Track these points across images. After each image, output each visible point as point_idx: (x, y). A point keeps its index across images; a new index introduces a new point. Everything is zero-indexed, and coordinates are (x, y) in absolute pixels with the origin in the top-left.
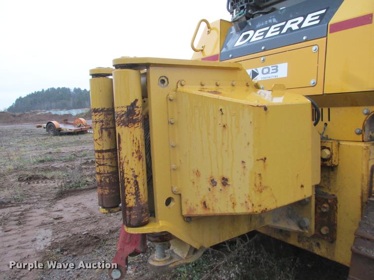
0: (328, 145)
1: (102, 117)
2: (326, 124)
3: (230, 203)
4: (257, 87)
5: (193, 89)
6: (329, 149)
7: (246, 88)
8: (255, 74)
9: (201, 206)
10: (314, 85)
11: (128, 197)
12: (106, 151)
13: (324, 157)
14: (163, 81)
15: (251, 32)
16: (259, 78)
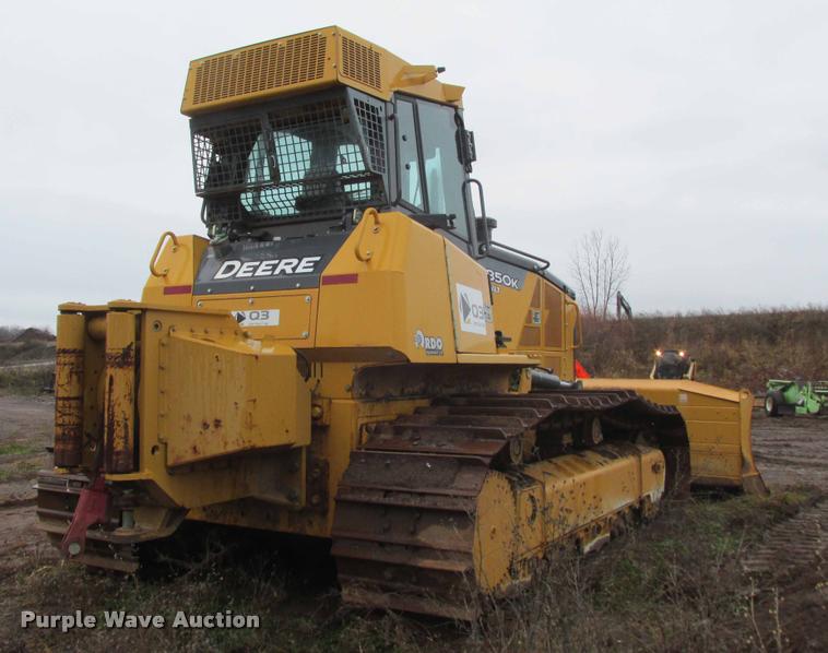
0: (319, 402)
1: (73, 359)
2: (319, 381)
3: (222, 444)
4: (246, 336)
5: (183, 334)
6: (319, 406)
7: (233, 336)
8: (241, 318)
9: (190, 451)
10: (306, 337)
11: (117, 440)
12: (74, 398)
13: (315, 415)
14: (157, 326)
15: (237, 264)
16: (246, 323)
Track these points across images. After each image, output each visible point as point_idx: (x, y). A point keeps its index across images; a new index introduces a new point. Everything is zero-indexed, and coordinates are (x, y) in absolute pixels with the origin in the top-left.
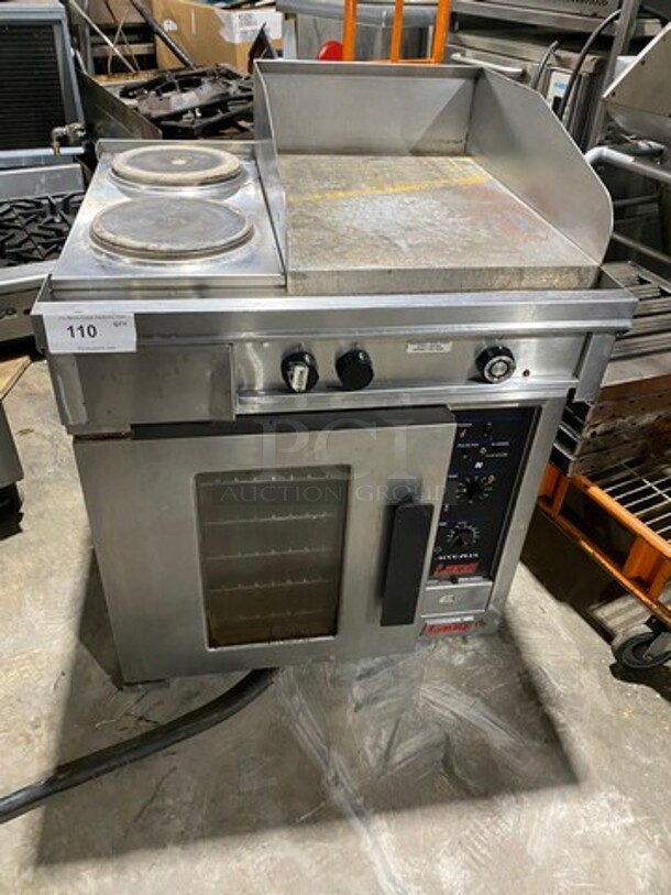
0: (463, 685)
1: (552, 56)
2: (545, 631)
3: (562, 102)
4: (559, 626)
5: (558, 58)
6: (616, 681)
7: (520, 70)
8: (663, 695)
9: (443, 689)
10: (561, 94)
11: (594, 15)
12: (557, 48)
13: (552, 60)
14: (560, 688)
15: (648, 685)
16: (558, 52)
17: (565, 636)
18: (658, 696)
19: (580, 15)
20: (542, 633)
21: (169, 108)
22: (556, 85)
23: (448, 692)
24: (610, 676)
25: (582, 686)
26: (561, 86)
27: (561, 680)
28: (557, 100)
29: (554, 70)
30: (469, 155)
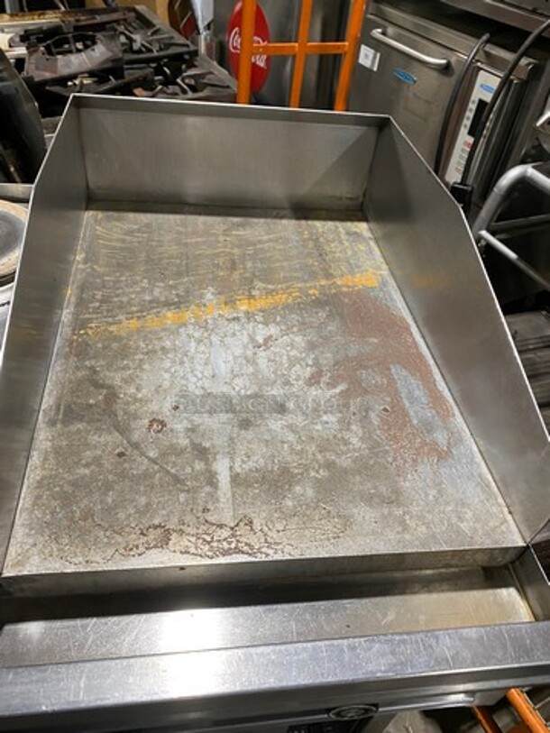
1: (481, 52)
3: (487, 108)
5: (488, 55)
7: (444, 62)
10: (488, 98)
11: (534, 11)
12: (487, 42)
13: (481, 56)
16: (489, 48)
19: (517, 7)
21: (55, 72)
22: (482, 86)
26: (488, 89)
28: (482, 103)
29: (481, 69)
30: (365, 219)
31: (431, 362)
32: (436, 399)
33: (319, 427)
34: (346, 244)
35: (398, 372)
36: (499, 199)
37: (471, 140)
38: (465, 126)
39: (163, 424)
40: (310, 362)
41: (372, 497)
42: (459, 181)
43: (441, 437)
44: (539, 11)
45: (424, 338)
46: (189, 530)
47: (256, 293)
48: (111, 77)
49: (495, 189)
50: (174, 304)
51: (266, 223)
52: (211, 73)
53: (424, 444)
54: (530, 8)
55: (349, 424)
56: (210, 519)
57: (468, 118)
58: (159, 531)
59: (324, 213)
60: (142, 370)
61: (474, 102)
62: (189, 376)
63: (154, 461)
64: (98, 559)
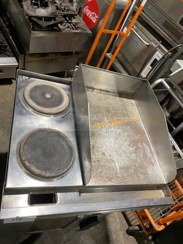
0: (92, 235)
2: (113, 218)
3: (157, 62)
4: (117, 217)
6: (127, 235)
7: (148, 44)
8: (136, 240)
9: (86, 237)
10: (158, 59)
11: (174, 41)
14: (114, 237)
15: (134, 236)
17: (118, 220)
18: (135, 240)
20: (113, 219)
21: (35, 13)
22: (157, 55)
23: (87, 238)
24: (126, 234)
25: (119, 236)
27: (115, 235)
28: (156, 60)
29: (158, 50)
30: (134, 99)
31: (150, 142)
32: (151, 152)
33: (132, 157)
34: (131, 107)
35: (144, 144)
36: (154, 86)
37: (151, 68)
38: (150, 63)
39: (104, 154)
40: (128, 141)
41: (143, 173)
42: (145, 77)
43: (153, 160)
44: (176, 41)
45: (148, 136)
46: (114, 178)
47: (115, 120)
48: (53, 20)
49: (154, 83)
50: (99, 122)
51: (113, 98)
52: (80, 23)
53: (150, 162)
54: (174, 39)
55: (137, 157)
56: (117, 176)
57: (151, 61)
58: (109, 178)
59: (125, 95)
60: (97, 140)
61: (154, 58)
62: (106, 142)
63: (105, 163)
64: (101, 183)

The problem: Transcribe all the lines above exactly; any image among them is skipped.

Solution for this problem:
Track these points across images. After each image, output each visible point as point_idx: (x, y). A point keeps its index across images; a new index introduces a new point. Everything is zero-indexed, and coordinates are (x, y) in absolute pixels with the origin in the top-left.
0: (328, 145)
1: (102, 117)
2: (326, 124)
3: (230, 203)
4: (257, 87)
5: (193, 89)
6: (329, 149)
7: (246, 88)
8: (255, 74)
9: (201, 206)
10: (314, 85)
11: (128, 197)
12: (106, 151)
13: (324, 157)
14: (163, 81)
15: (251, 32)
16: (259, 78)
0: (319, 402)
1: (73, 359)
2: (319, 381)
3: (222, 444)
4: (246, 336)
5: (183, 334)
6: (319, 406)
7: (233, 336)
8: (241, 318)
9: (190, 451)
10: (306, 337)
11: (117, 440)
12: (74, 398)
13: (315, 415)
14: (157, 326)
15: (237, 264)
16: (246, 323)
Track these points across images. After each image, output each visible point as point_idx: (x, y). A point keeps its index across images; a new index introduces a new point. Everything is zero-indexed, and coordinates are (x, y) in absolute pixels with the origin in the top-left.
0: (463, 685)
1: (552, 56)
2: (545, 631)
3: (562, 102)
4: (559, 626)
5: (558, 58)
6: (616, 681)
7: (520, 70)
8: (663, 695)
9: (443, 689)
10: (561, 94)
11: (594, 15)
12: (557, 48)
13: (552, 60)
14: (560, 688)
15: (648, 685)
16: (558, 52)
17: (565, 636)
18: (658, 696)
19: (580, 15)
20: (542, 633)
21: (169, 108)
22: (556, 85)
23: (448, 692)
24: (610, 676)
25: (582, 686)
26: (561, 86)
27: (561, 680)
28: (557, 100)
29: (554, 70)
30: (469, 155)
1: (481, 52)
3: (487, 108)
5: (488, 55)
7: (444, 62)
10: (488, 98)
11: (534, 11)
12: (487, 42)
13: (481, 56)
16: (489, 48)
19: (517, 7)
21: (55, 72)
22: (482, 86)
26: (488, 89)
28: (482, 103)
29: (481, 69)
30: (365, 219)
31: (431, 362)
32: (436, 399)
33: (319, 427)
34: (346, 244)
35: (398, 372)
36: (499, 199)
37: (471, 140)
38: (465, 126)
39: (163, 424)
40: (310, 362)
41: (372, 497)
42: (459, 181)
43: (441, 437)
44: (539, 11)
45: (424, 338)
46: (189, 530)
47: (256, 293)
48: (111, 77)
49: (495, 189)
50: (174, 304)
51: (266, 223)
52: (211, 73)
53: (424, 444)
54: (530, 8)
55: (349, 424)
56: (210, 519)
57: (468, 118)
58: (159, 531)
59: (324, 213)
60: (142, 370)
61: (474, 102)
62: (189, 376)
63: (154, 461)
64: (98, 559)
0: (92, 235)
2: (113, 218)
3: (157, 62)
4: (117, 217)
6: (127, 235)
7: (148, 44)
8: (136, 240)
9: (86, 237)
10: (158, 59)
11: (174, 41)
14: (114, 237)
15: (134, 236)
17: (118, 220)
18: (135, 240)
20: (113, 219)
21: (35, 13)
22: (157, 55)
23: (87, 238)
24: (126, 234)
25: (119, 236)
27: (115, 235)
28: (156, 60)
29: (158, 50)
30: (134, 99)
31: (150, 142)
32: (151, 152)
33: (132, 157)
34: (131, 107)
35: (144, 144)
36: (154, 86)
37: (151, 68)
38: (150, 63)
39: (104, 154)
40: (128, 141)
41: (143, 173)
42: (145, 77)
43: (153, 160)
44: (176, 41)
45: (148, 136)
46: (114, 178)
47: (115, 120)
48: (53, 20)
49: (154, 83)
50: (99, 122)
51: (113, 98)
52: (80, 23)
53: (150, 162)
54: (174, 39)
55: (137, 157)
56: (117, 176)
57: (151, 61)
58: (109, 178)
59: (125, 95)
60: (97, 140)
61: (154, 58)
62: (106, 142)
63: (105, 163)
64: (101, 183)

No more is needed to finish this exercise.